EXERCISE DETAILS -
Return each line of the entries that holds the string "Example".

DATA UNDER STUDY -
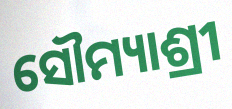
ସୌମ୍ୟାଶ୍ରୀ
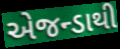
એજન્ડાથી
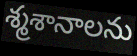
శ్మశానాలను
--
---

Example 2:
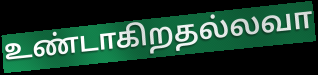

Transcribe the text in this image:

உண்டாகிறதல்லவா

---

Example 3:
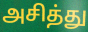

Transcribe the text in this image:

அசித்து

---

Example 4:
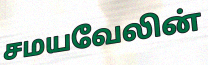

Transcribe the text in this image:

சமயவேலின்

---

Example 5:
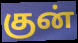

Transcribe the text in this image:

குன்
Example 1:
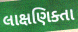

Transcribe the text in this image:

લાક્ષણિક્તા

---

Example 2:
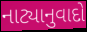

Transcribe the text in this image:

SOLUTION BELOW -
Example 2:
Example 3:
Example 4:
Example 5:
Example 1:
Example 2:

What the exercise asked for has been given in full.